Hawkins was pleased that his club's win was executed the right way and that the entire roster saw valuable action. ``As you get ready for conference play, the last thing we wanted to do was back into the game (with Northern Illinois),'' Hawkins said about preparing to open Mid-American Conference play Saturday in DeKalb, Ill. ``We wanted to play everybody and play everybody well. I think we got those things accomplished tonight.'' The reserves accounted for 54 points and 129 minutes. And true freshman Jon Workman played his way out of Hawkins' doghouse.
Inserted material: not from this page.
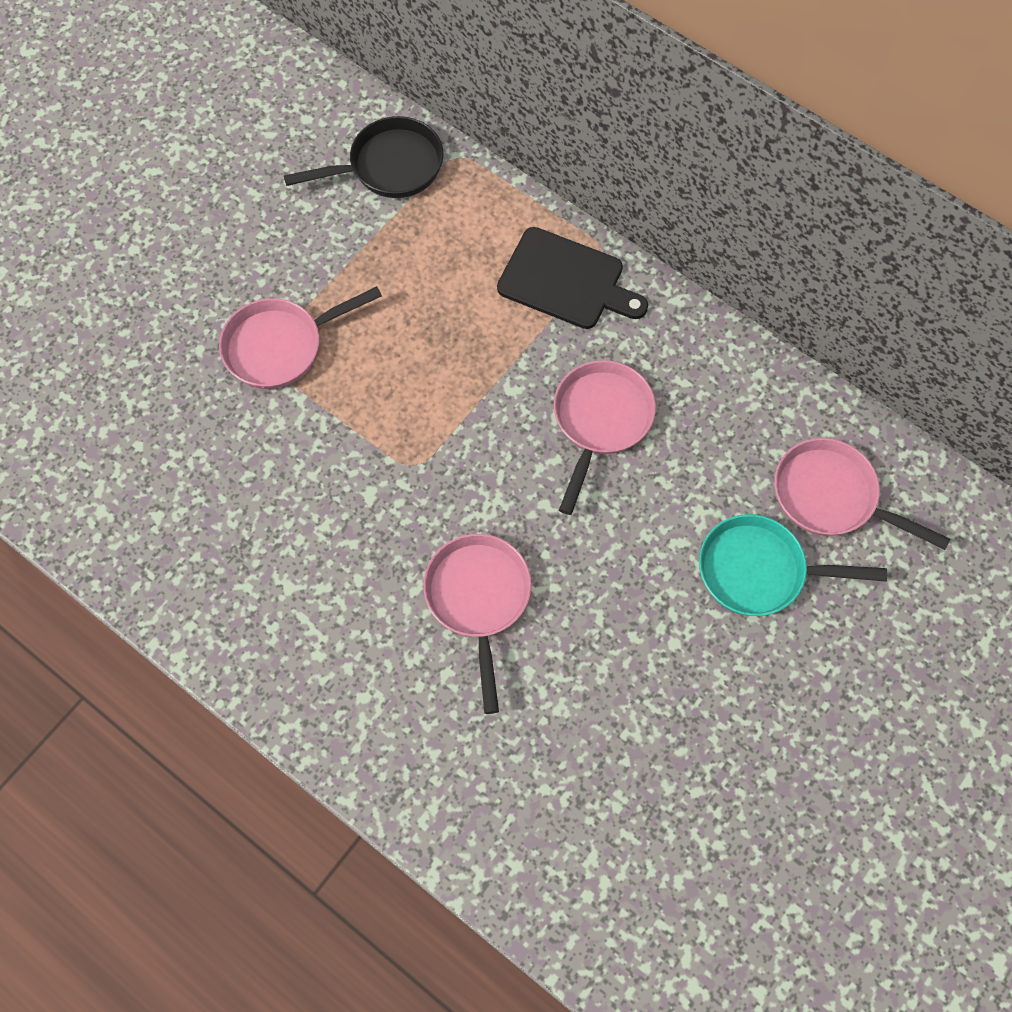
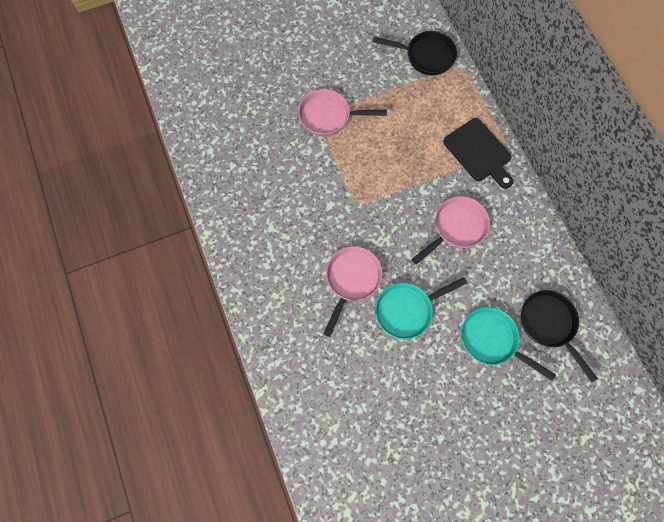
camera: 30 degrees right, 5 degrees up
(598, 597) = (407, 310): none -> turquoise pan
(832, 497) = (549, 324): pink pan -> black pan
Workman, who had started earlier in the year but was relegated to the pine after a few poor practices, scored 10 points and snagged five rebounds in 16 minutes. But it was his physical play that impressed his coach the most.
``I was really happy with Jon,'' Hawkins said. ``Jon is a very talented freshman, but he's got to learn how to be a college basketball player. A college player has to learn to be more physical and work on every possession and working away from the ball. ``I got mad at Jon a few weeks ago and kicked him out of a practice for not rebounding the ball. He's never been kicked out of a practice before and that got his attention a little bit.'' The 6-foot-9 LaGrange, Ind., native and Lakeland High School graduate was one of the top recruits in the state his junior year but dropped off a bit in his senior campaign. But Workman is showing signs that he understands what it takes to play at this level.
``A few weeks ago I had a couple bad practices and I think coach Hawk was trying to send a message to me,'' Workman said. ``He was just letting me know I need to go hard every day. That was in the back of my mind (tonight).'' Hawkins added that a one-on-one meeting with Workman in an airport on the way home from North Carolina helped the two come to terms. ``I sat down with (Workman) at a meal and I said `Sit down here, do I have your attention now?''' Hawkins said. ``(Workman) said `Yeah, coach.' I told him that he has the potential to be an all-conference player before his career is over with. If I allowed him to be anything else, then I'm selling him short.''
Sophomore Derek Drews surprised none with his five-of-seven shooting from behind the arc but, more importantly, he proved that a nagging ankle injury that has limited his playing time this season is nearly healed. Drews finished with a career-best and game-high 17 points and six rebounds in 16 minutes and displayed the ability to put lateral pressure on his ankle to be more of an asset on defense.
``(Before tonight) I recognized that (Drews) was a real liability out there on defense because he couldn't move from side to side,'' Hawkins said. ``I'd pull him out of the game and then I had a bunch of screaming fans yelling at me and sending me e-mails because Drew isn't getting enough playing time when we need shooting. ``We can see him shoot like this every day in practice and I was much more impressed with his defense tonight.'' Drews connected on his first four 3-pointers early in the first half to give WMU a 26-6 advantage en route to a 47-25 halftime lead. Senior center Joe Reitz scored 16 points in 13 minutes and came up three rebounds short of his fourth-straight double-double.